On Christmas Eve, a female pileated woodpecker flew into a house window in Middlebury, VT. The owners of the home took the bird in, and kept her in their bathroom until they could get her to a rehabber. The homeowners said the bird "redesigned" the bathroom, which probably means she drilled the woodwork in the bathroom. She was just being a woodpecker! (We always recommend injured birds -- until they can get to a rehabilitator -- are placed in a box with adequate ventilation and kept in a quiet, dark room. Confining the birds to a box rather than in an open room will reduce the bird's stress level, while preventing it from flailing about and causing further injury.)

The bird came into our care Dec. 30. Upon examination, we found a fracture in her left wing.
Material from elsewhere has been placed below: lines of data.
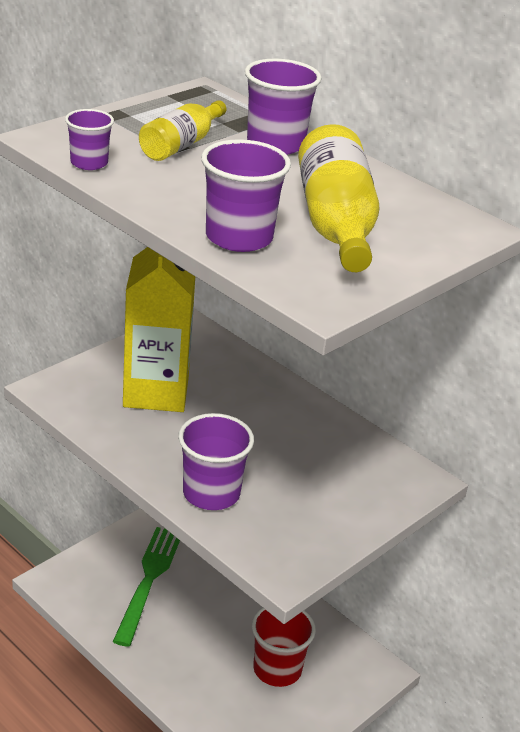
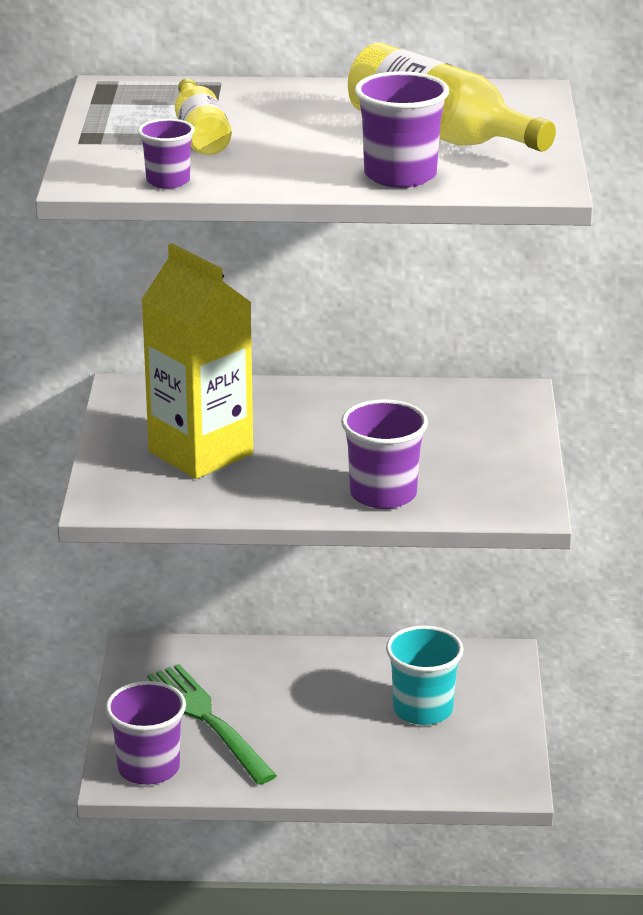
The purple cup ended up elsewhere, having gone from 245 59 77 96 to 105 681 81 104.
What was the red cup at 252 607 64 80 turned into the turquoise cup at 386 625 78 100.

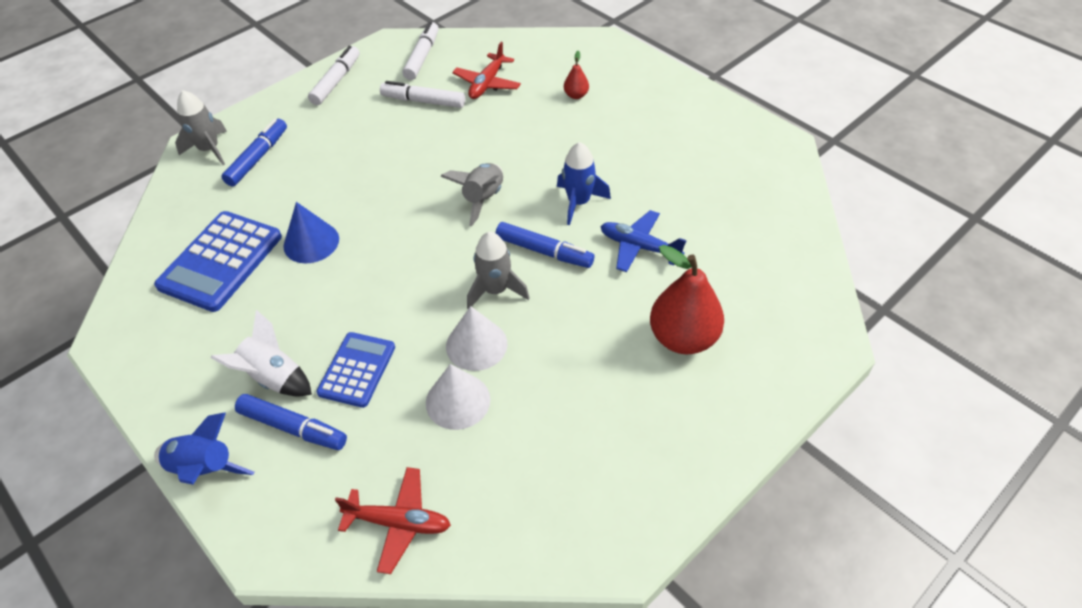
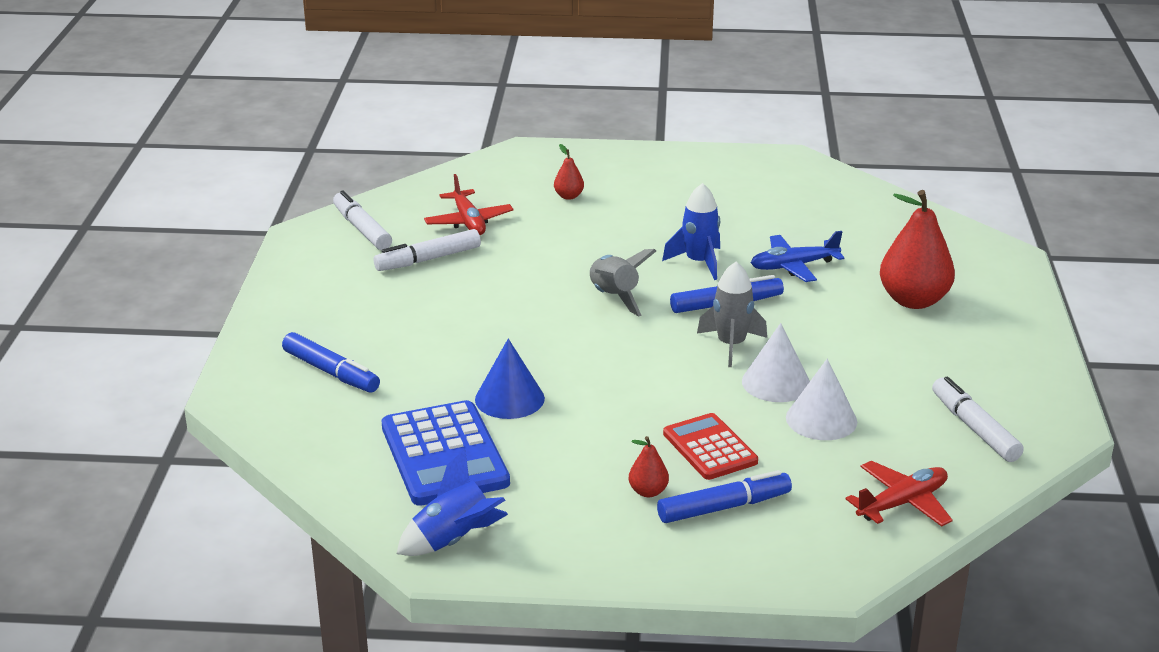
The blue marker at 221 119 66 67 ended up facing another way, 150 degrees clockwise from before.
The blue rocket ended up elsewhere, having gone from 154 413 100 72 to 397 449 111 107.
Where the white rocket stood at 210 310 102 86, the red pear came to stand at 629 436 40 62.
What was the blue calculator at 316 332 79 76 turned into the red calculator at 663 413 95 67.
The white marker ended up elsewhere, having gone from 308 46 52 59 to 932 376 92 86.
The second view lost the grey rocket at 175 90 52 75.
We also found the tip of her beak -- her very long, hard beak -- was a bit dull and not as pointy as most pileateds are. We treated the bird for head trauma and wrapped her wing to set her fractured bone. Soon, we'll remove her wing rap and evaluate the progress of her healing fracture. From there, we may choose to re-wrap the wing, or, if the fracture site feels firm, we may leave it off. If this bird progresses, we'll see her flying free again soon.

Monday, January 4, 2010

Master the 'Figure 8'

If you are a licensed rehabilitator, in the process of earning a rehab license, or are a VINS volunteer, please join the VINS Wildlife Services staff at our Workshops for Wildlife Rehabilitators. In this series of seven courses, you'll learn to perfect a "figure 8" wing wrap, plus much, much more.

The series, which begins Jan. 10 and runs through April, covers a variety of information pertaining to wild bird rescue and rehabilitation.

Participants may choose to attend some or all of the workshops, which include:
Jan. 10 Avian Anatomy & Physiology
Jan. 24 Avian Rescue & Transport
Jan. 31 Fluid Therapy & Emaciation Treatment
Feb. 7 Wound Management
March 7 Fracture Immobilization
March 28 Medications & Homeopathics
April 11 Baby Bird Care

During class, participants will work hands-on with medical materials (gauze, vet syringes, splints, etc.), and also with deceased bird specimens. VINS staff will assist students to be sure they understand the information and procedures taught in class.

Members of the public interested in learning how to rescue injured birds and transport them to VINS may attend the January 24 “Rescue and Transport” workshop at no charge.